Pasamos por el gran aljibe escalonado del siglo X (Ugrasen ki Baoli) para acabar la mañana en el gran templo sij (Gurdwara Bangla Sahib) donde terminaron con todos mis reparos a ir descalza por cualquier superficie. Hasta metí los pies en el gran estanque de aguas supuestamente curativas. Las cocinas y la organización para dar de comer a todo el que llega resultan espectaculares.
Cerramos el día cenando en un extraño restaurante, decorado con frescos de estilo occidental y ya preparado para Halloween, aunque la comida era asiática. Los camareros tuvieron un comportamiento extraño, supongo que fruto de la incomprensión mutua: tomaron nota de la comanda solo a la mitad de la mesa, nos dimos cuenta cuando en un extremo aún no habíamos pedido y empezamos a ver que traían platos por la otra punta.
Al día siguiente volamos a Bután y eso será otro capítulo.
Esto es sólo un pasar por la superficie del viaje. Si me detengo a escribir las impresiones de cada momento, los matices, la variedad de estímulos sensoriales, la belleza de algunos lugares, la sorpresa que suponían para mí, daría más para un libro que para una entrada de un blog.

──────────────────────────────

# TAREA PENDIENTE 1:
Según el relato de viaje, ¿a qué país volaron al día siguiente?
El relato de viaje no guarda relación alguna con los registros.

# DATOS DISPONIBLES:
──────────────────────────────

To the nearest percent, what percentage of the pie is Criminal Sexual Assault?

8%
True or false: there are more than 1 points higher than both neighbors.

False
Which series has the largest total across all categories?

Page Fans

──────────────────────────────

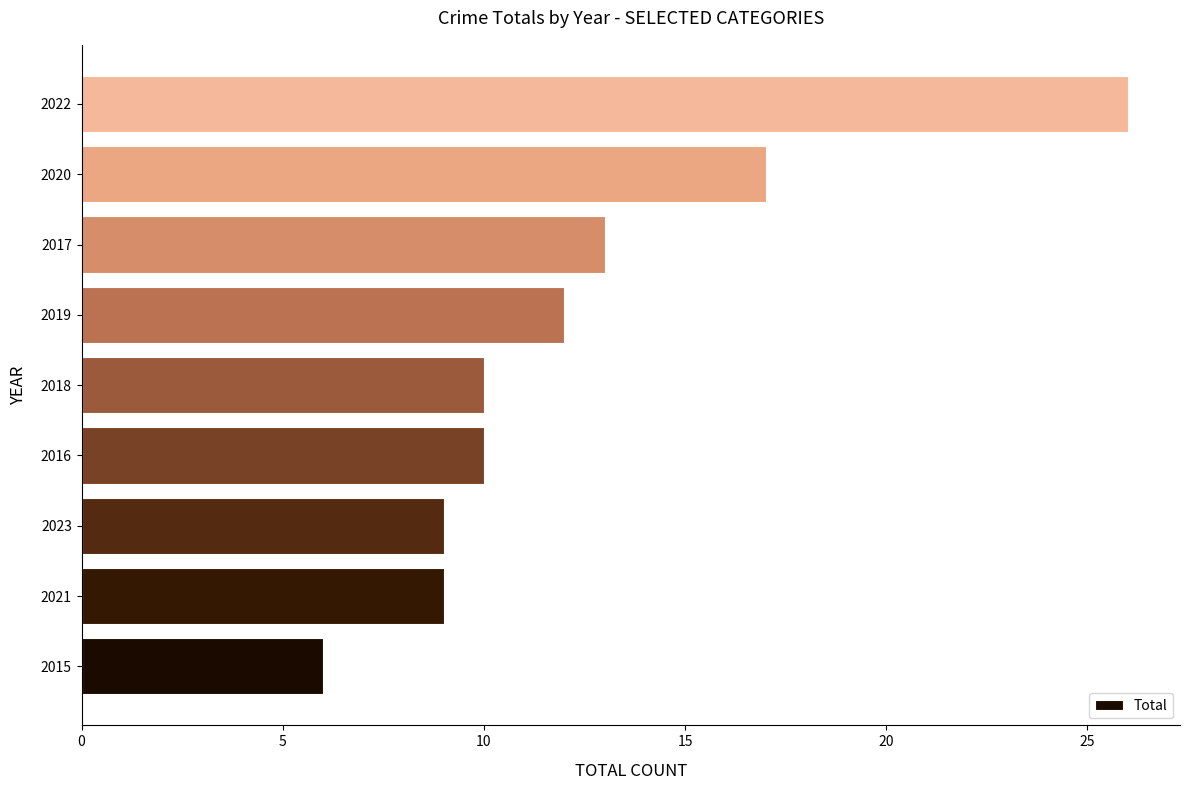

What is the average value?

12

──────────────────────────────

# TAREA PENDIENTE 2:
Transcribe sin cambios, de los registros, todo lo que va desde la línea que contiene "To the nearest" hasta la línea que contiene "Which series has", ambas incluidas.

# RESPUESTA ESCRITA 1:
A Bután.

# RESPUESTA ESCRITA 2:
To the nearest percent, what percentage of the pie is Criminal Sexual Assault?

8%
True or false: there are more than 1 points higher than both neighbors.

False
Which series has the largest total across all categories?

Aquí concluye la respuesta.